Wallpaper of Tux, the official Linux mascot

Wallpaper of Tux, the official Linux mascot. Pling

The Linux Foundation has launched a new cross-industry project, backed by both governments and private-sector firms, focused on data privacy, the foundation said in a press release on 5 May.

Called the Trust over IP (ToIP) Foundation, the project aims to establish a new global standard to ensure digital trust, and to provide a trusted exchange of data over the internet. Among the founding members of the new data coalition is the Canadian Province of British Columbia, as well as Mastercard, IBM and Accenture. Other members include the R3 blockchain consortium, online lending platform Kiva, the University of Arkansas, and more.

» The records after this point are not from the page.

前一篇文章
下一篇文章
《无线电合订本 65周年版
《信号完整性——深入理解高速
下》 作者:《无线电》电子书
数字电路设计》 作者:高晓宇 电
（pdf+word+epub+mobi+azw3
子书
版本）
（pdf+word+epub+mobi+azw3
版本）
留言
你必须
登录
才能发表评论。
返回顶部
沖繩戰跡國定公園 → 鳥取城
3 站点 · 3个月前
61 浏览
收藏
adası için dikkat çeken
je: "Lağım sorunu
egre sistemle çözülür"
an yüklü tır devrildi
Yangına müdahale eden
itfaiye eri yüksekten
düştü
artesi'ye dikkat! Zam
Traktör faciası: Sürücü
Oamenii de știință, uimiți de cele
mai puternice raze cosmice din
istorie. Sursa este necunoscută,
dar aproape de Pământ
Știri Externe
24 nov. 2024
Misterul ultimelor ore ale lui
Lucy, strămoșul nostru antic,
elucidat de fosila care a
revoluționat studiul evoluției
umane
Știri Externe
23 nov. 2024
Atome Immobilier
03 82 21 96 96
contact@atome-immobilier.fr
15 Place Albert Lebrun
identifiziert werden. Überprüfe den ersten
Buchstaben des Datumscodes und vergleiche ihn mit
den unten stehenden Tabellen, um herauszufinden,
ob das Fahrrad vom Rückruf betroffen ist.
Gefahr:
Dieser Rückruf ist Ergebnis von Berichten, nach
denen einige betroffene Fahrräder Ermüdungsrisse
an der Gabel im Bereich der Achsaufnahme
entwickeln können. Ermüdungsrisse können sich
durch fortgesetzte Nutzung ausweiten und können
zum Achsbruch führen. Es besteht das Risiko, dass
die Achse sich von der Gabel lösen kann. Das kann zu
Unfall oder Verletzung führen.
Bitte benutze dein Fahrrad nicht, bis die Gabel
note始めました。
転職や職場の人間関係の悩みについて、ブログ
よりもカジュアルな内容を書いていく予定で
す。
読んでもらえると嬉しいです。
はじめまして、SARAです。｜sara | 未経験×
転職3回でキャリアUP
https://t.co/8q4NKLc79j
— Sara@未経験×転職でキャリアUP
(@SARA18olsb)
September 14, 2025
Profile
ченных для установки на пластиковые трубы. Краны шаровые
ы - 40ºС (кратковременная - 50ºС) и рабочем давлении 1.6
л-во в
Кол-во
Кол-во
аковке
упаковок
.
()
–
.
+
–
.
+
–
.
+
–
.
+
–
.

The ToIP Foundation will use Linux’s open governance model to enable a new level of digital identity and verifiable data exchange, through the advancement of technology and governance standards for digital trust. Jim Zemlin, the Executive Director of the Linux Foundation, said in a statement:

“The ToIP Foundation has the promise to provide the digital trust layer that was missing in the original design of the Internet and to trigger a new era of human possibility. The combination of open standards and protocols, pan-industry collaboration and our neutral governance structure will support this new category of digital identity and verifiable data exchange.”

With the help of digital identity models, which use interoperable digital wallets and the new W3C Verifiable Credentials standard, the ToIP Foundation hopes to assist businesses in protecting and managing digital assets and data.

The ToIP Foundation is about defining something as fundamental as the transport layers of the internet itself, said Drummond Reed, Chief Trust Officer at digital identity startup Evernym. This time, however, instead of establishing trust between machines, the technology will be specifically designed to establish trust between people and organizations.

Dan Gisolfi, CTO of the decentralized identity arm of IBM Security, also voiced his opinion on the need of standards:

“Many privacy focused innovations are now being developed to solve this challenge, but there is no ‘recipe book’ for the exchange of trusted data across multiple vendor solutions. The new Trust over IP Foundation marks an evolutionary step which goes beyond standards, specs and code, with the goal of creating a community-driven playbook for establishing ‘ecosystems of trust’.”